HERKES YANGIN YERİNDE, KİMSE HORTUMU TUTMUYOR
Değişen ekonomik ve kültürel yapılarımız bizleri sadece fiziksel değil derin psikolojik düzlemde de giderek zorluyor. Modern yaşamın getirdiği rekabete dayalı tempo ve sürekli var olma baskısı insanların kendi aralarında en temel insani temas olan "nasılsın" demeyi dahi yüzeysel bir nezaket kalıbına indirgiyor. İçinde bulunduğumuz sosyolojik zemin öyle bir hale geldi ki artık kimse fazladan yük taşıyacak bir yükün altında kendini bulmak istemiyor. Herkes kendi yangınıyla baş başa olduğu için kimse kimsenin yalnızlığına omuz vermeye yanaşmıyor, yanaşamıyor. Ama aslında şairin dediği gibi eylüldü, savruluşumuz ondandı, mevsim değildi yalnızlıktı içimizi kurutan.
Anlam yükledikçe altında ezilmeler sokaklarda değil kendi zihnimizde kaybolmanın önünü açıyor. Yorgunluk bedenin ötesinde ruha işliyor ve çoğu insan "her şey yolundaymış gibi" yaşamanın çaresizliğinde kendine yabancılaşırken, aklının gürültüsüne teslim olmuşken buluyor kendini. TÜİK verilerinde kadınların yaşam memnuniyeti erkeklere göre daha yüksek çıkıyor gibi görünse de (%52,3'e karşı %46,9), bu fark aslında toplumsal rollerin dayattığı görünmez duvarlarla ilgili. Kadınlara yüklenen "fedakârlık" rolü bir tür sahte tatmin oluştururken, erkeklere yüklenen "güçlü olma" zorunluluğu mutsuzluklarını daha da derinleştiriyor. Yani rakamların arkasında, rollerin ağırlığı yatıyor.
Kültürel genetik itibariyle içeriden sessizce çürüyen bir toplumun parçaları olduğumuzu her defasında hissediyoruz. Kimimiz güçlü görünmek zorunda bırakılmış, kimimiz duygularını bastırmış, kimimiz ise kendi sesini duymaktan vazgeçmiş bireyler olarak yola devam ediyoruz. İçine doğduğumuz düzenin bize dayattığı davranış biçimlerini içselleştirip, gerçek duygularımızın toplumsal sistemin kaldıramayacağı ağırlıklar olduğuna inanıyoruz.

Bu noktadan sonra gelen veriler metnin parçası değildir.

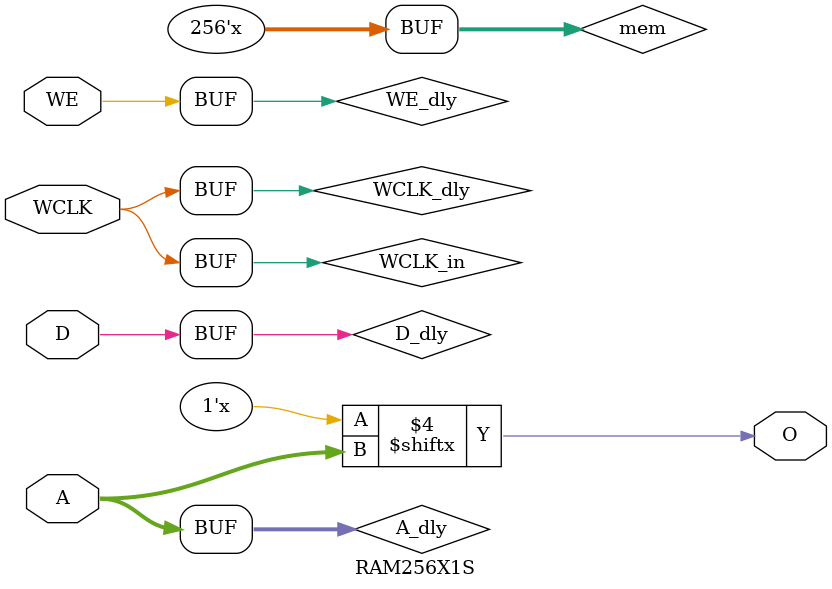
<source format=v>

`timescale  1 ps / 1 ps

`celldefine

module RAM256X1S #(
`ifdef XIL_TIMING
    parameter LOC = "UNPLACED",
`endif
    parameter [255:0] INIT = 256'h0,
    parameter [0:0] IS_WCLK_INVERTED = 1'b0
)(
    output O,
    input [7:0] A,
    input D,
    input WCLK,
    input WE
);

    reg  [255:0] mem;
    wire [7:0] A_dly;

    reg notifier;
    wire D_dly, WCLK_dly, WE_dly;
    wire WCLK_in;
    
    assign O = mem[A_dly];

    initial 
        mem = INIT;

    always @(posedge WCLK_in) 
        if (WE_dly == 1'b1)
            mem[A_dly] <= #100 D_dly;
    
    always @(notifier)
        mem[A_dly] <= 1'bx;
    
`ifndef XIL_TIMING
    assign A_dly = A;
    assign D_dly = D;
    assign WCLK_dly = WCLK;
    assign WE_dly = WE;
`endif

    assign WCLK_in = IS_WCLK_INVERTED ^ WCLK_dly;
    
`ifdef XIL_TIMING
   specify

   (WCLK => O) = (0:0:0, 0:0:0);
   (A *> O) = (0:0:0, 0:0:0);

   $setuphold (posedge WCLK, posedge D &&& WE, 0:0:0, 0:0:0, notifier,,,WCLK_dly,D_dly);
   $setuphold (posedge WCLK, negedge D &&& WE, 0:0:0, 0:0:0, notifier,,,WCLK_dly,D_dly);
   $setuphold (posedge WCLK, posedge A[0] &&& WE, 0:0:0, 0:0:0, notifier,,,WCLK_dly,A_dly[0]);
   $setuphold (posedge WCLK, negedge A[0] &&& WE, 0:0:0, 0:0:0, notifier,,,WCLK_dly,A_dly[0]);
   $setuphold (posedge WCLK, posedge A[1] &&& WE, 0:0:0, 0:0:0, notifier,,,WCLK_dly,A_dly[1]);
   $setuphold (posedge WCLK, negedge A[1] &&& WE, 0:0:0, 0:0:0, notifier,,,WCLK_dly,A_dly[1]);
   $setuphold (posedge WCLK, posedge A[2] &&& WE, 0:0:0, 0:0:0, notifier,,,WCLK_dly,A_dly[2]);
   $setuphold (posedge WCLK, negedge A[2] &&& WE, 0:0:0, 0:0:0, notifier,,,WCLK_dly,A_dly[2]);
   $setuphold (posedge WCLK, posedge A[3] &&& WE, 0:0:0, 0:0:0, notifier,,,WCLK_dly,A_dly[3]);
   $setuphold (posedge WCLK, negedge A[3] &&& WE, 0:0:0, 0:0:0, notifier,,,WCLK_dly,A_dly[3]);
   $setuphold (posedge WCLK, posedge A[4] &&& WE, 0:0:0, 0:0:0, notifier,,,WCLK_dly,A_dly[4]);
   $setuphold (posedge WCLK, negedge A[4] &&& WE, 0:0:0, 0:0:0, notifier,,,WCLK_dly,A_dly[4]);
   $setuphold (posedge WCLK, posedge A[5] &&& WE, 0:0:0, 0:0:0, notifier,,,WCLK_dly,A_dly[5]);
   $setuphold (posedge WCLK, negedge A[5] &&& WE, 0:0:0, 0:0:0, notifier,,,WCLK_dly,A_dly[5]);
   $setuphold (posedge WCLK, posedge A[6] &&& WE, 0:0:0, 0:0:0, notifier,,,WCLK_dly,A_dly[6]);
   $setuphold (posedge WCLK, negedge A[6] &&& WE, 0:0:0, 0:0:0, notifier,,,WCLK_dly,A_dly[6]);
   $setuphold (posedge WCLK, posedge A[7] &&& WE, 0:0:0, 0:0:0, notifier,,,WCLK_dly,A_dly[7]);
   $setuphold (posedge WCLK, negedge A[7] &&& WE, 0:0:0, 0:0:0, notifier,,,WCLK_dly,A_dly[7]);
   $setuphold (posedge WCLK, posedge WE, 0:0:0, 0:0:0, notifier,,,WCLK_dly,WE_dly);
   $setuphold (posedge WCLK, negedge WE, 0:0:0, 0:0:0, notifier,,,WCLK_dly,WE_dly);
   $period (posedge WCLK &&& WE, 0:0:0, notifier);

   $setuphold (negedge WCLK, posedge D &&& WE, 0:0:0, 0:0:0, notifier,,,WCLK_dly,D_dly);
   $setuphold (negedge WCLK, negedge D &&& WE, 0:0:0, 0:0:0, notifier,,,WCLK_dly,D_dly);
   $setuphold (negedge WCLK, posedge A[0] &&& WE, 0:0:0, 0:0:0, notifier,,,WCLK_dly,A_dly[0]);
   $setuphold (negedge WCLK, negedge A[0] &&& WE, 0:0:0, 0:0:0, notifier,,,WCLK_dly,A_dly[0]);
   $setuphold (negedge WCLK, posedge A[1] &&& WE, 0:0:0, 0:0:0, notifier,,,WCLK_dly,A_dly[1]);
   $setuphold (negedge WCLK, negedge A[1] &&& WE, 0:0:0, 0:0:0, notifier,,,WCLK_dly,A_dly[1]);
   $setuphold (negedge WCLK, posedge A[2] &&& WE, 0:0:0, 0:0:0, notifier,,,WCLK_dly,A_dly[2]);
   $setuphold (negedge WCLK, negedge A[2] &&& WE, 0:0:0, 0:0:0, notifier,,,WCLK_dly,A_dly[2]);
   $setuphold (negedge WCLK, posedge A[3] &&& WE, 0:0:0, 0:0:0, notifier,,,WCLK_dly,A_dly[3]);
   $setuphold (negedge WCLK, negedge A[3] &&& WE, 0:0:0, 0:0:0, notifier,,,WCLK_dly,A_dly[3]);
   $setuphold (negedge WCLK, posedge A[4] &&& WE, 0:0:0, 0:0:0, notifier,,,WCLK_dly,A_dly[4]);
   $setuphold (negedge WCLK, negedge A[4] &&& WE, 0:0:0, 0:0:0, notifier,,,WCLK_dly,A_dly[4]);
   $setuphold (negedge WCLK, posedge A[5] &&& WE, 0:0:0, 0:0:0, notifier,,,WCLK_dly,A_dly[5]);
   $setuphold (negedge WCLK, negedge A[5] &&& WE, 0:0:0, 0:0:0, notifier,,,WCLK_dly,A_dly[5]);
   $setuphold (negedge WCLK, posedge A[6] &&& WE, 0:0:0, 0:0:0, notifier,,,WCLK_dly,A_dly[6]);
   $setuphold (negedge WCLK, negedge A[6] &&& WE, 0:0:0, 0:0:0, notifier,,,WCLK_dly,A_dly[6]);
   $setuphold (negedge WCLK, posedge A[7] &&& WE, 0:0:0, 0:0:0, notifier,,,WCLK_dly,A_dly[7]);
   $setuphold (negedge WCLK, negedge A[7] &&& WE, 0:0:0, 0:0:0, notifier,,,WCLK_dly,A_dly[7]);
   $setuphold (negedge WCLK, posedge WE, 0:0:0, 0:0:0, notifier,,,WCLK_dly,WE_dly);
   $setuphold (negedge WCLK, negedge WE, 0:0:0, 0:0:0, notifier,,,WCLK_dly,WE_dly);
   $period (negedge WCLK &&& WE, 0:0:0, notifier);

   specparam PATHPULSE$ = 0;

  endspecify
`endif
    
endmodule

`endcelldefine


</source>
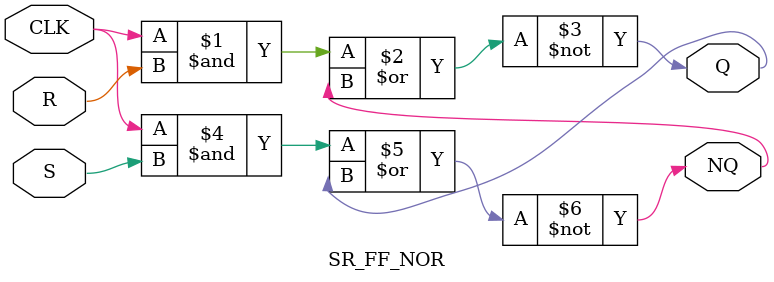
<source format=v>
`timescale 1ns / 1ps

module SR_FF_NOR (R, S, CLK, Q, NQ);
    input R, S, CLK;
    output Q, NQ;

    assign Q = ~((CLK&R)|NQ);
    assign NQ = ~((CLK&S)|Q);
    
endmodule
</source>
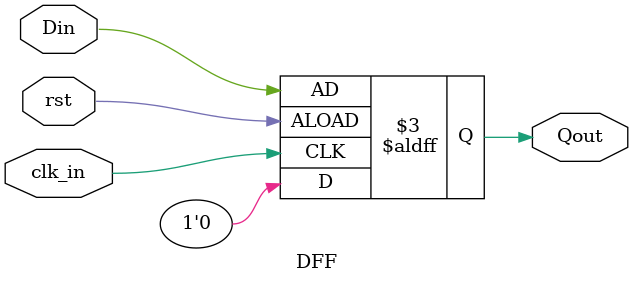
<source format=v>
`timescale 1ns / 1ps
module DFF(
	clk_in,
	Din,
	Qout,
	rst
    );
	 
input clk_in;
input Din;
input rst;

output Qout;
reg Qout;

always @(posedge clk_in or negedge rst)begin
	if(!rst)begin
		Qout=Din;
	end else begin
		Qout=1'b0;
	end
end
endmodule

</source>
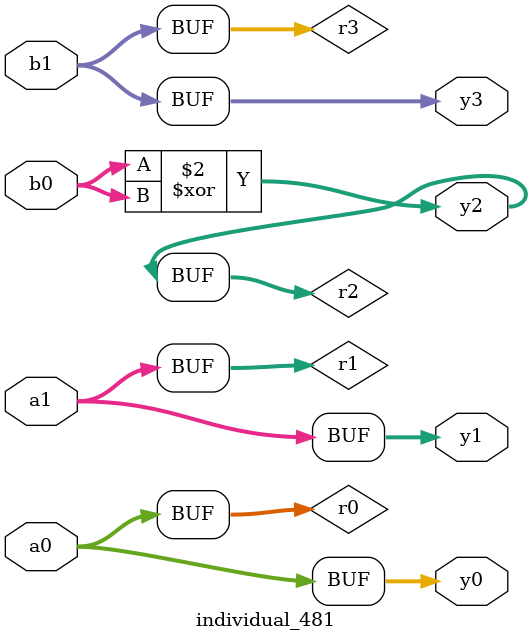
<source format=sv>
module individual_481(input logic [15:0] a1, input logic [15:0] a0, input logic [15:0] b1, input logic [15:0] b0, output logic [15:0] y3, output logic [15:0] y2, output logic [15:0] y1, output logic [15:0] y0);
logic [15:0] r0, r1, r2, r3; 
 always@(*) begin 
	 r0 = a0; r1 = a1; r2 = b0; r3 = b1; 
 	 r2  ^=  b0 ;
 	 y3 = r3; y2 = r2; y1 = r1; y0 = r0; 
end
endmodule
</source>
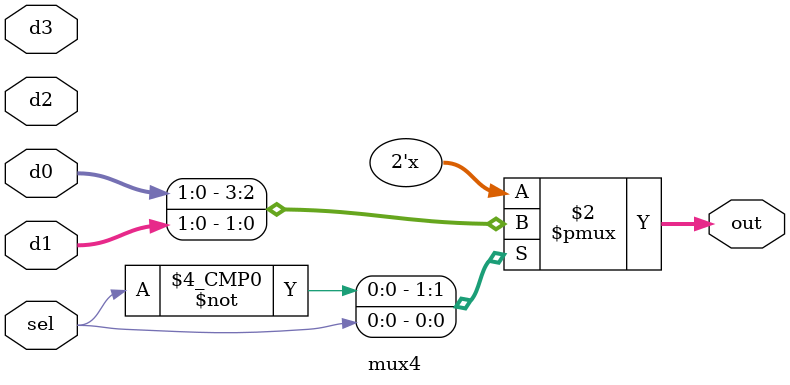
<source format=v>
`timescale 1ns/1ps

module mux2(out,sel,d0,d1);
	parameter width=2; //数据位宽,参数修改
	output  reg [width-1:0] out;
	input	[width-1:0] d0,d1;
	input	sel;
always @(*)
	begin
		case(sel)
		1'b0: out=d0;
		1'b1: out=d1;
		endcase
	end
endmodule

module mux4(out,sel,d0,d1,d2,d3);
	parameter width=2;
	output  reg [width-1:0] out;
	input	[width-1:0] d0,d1,d2,d3;
	input	sel;
always @(*)
	begin
		case(sel)
		2'b00: out=d0;
		2'b01: out=d1;
		2'b10: out=d2;
		2'b11: out=d3;
		endcase
	end
endmodule

</source>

Erkeğin güçlü, kadının fedakâr, gencin dinamik, yaşlının sessiz olmak zorunda olduğu bu habitatın içinde rollerimiz tek tipleşiyor, başarı hikayelerimizin içi boşalıyor, kalabalıklar içerisinde yalnız bireyler haline geliyoruz.
"İYİYİM" DEMEK BEDAVA, AMA HİSSETMEK ÇOK PAHALI
Yüksek faiz, yüksek enflasyon, güvencesiz iş yaşamı özellikle genç nesillerde yalnızca ekonomik değil aynı zamanda varoluşsal kaygıyı da beraberinde getiriyor. İçinde bulunduğumuz esnek kapitalist sistem bizi sürekli değişime hazır, yorgun ama sessiz bir emir erine dönüştürüyor. Öyle ki duygunu yerini performans alıyor, nasılsın sorusunun cevabını almanın giderek maliyeti artıyor. Hal böyle olunca içinde bulunduğumuz duygu durumu da metalaştırılmış oluyor. Geleneksel medyasından sosyal medyasına tüm sistemler bize nasıl hissedeceğimizi, nasıl gülümseyeceğimizi, neye üzüleceğimizi pazarlıyor. İyiyim demenin bir refleks haline geldiği içi boş bu dış görünüş odaklı kültür tüm yetilerimizi kaybetmemize yol açıyor. Acı, yalnızlık, özlem kimsenin duymaya hazır olmadığı, konuşmaya cesaret edemediği duygu parçacıklarına dönüşüyor. "Kimseler anlamamış seni, ruhunu küstürmüşler" söylemi giderek toplumsal bir hakikati inşa ediyor.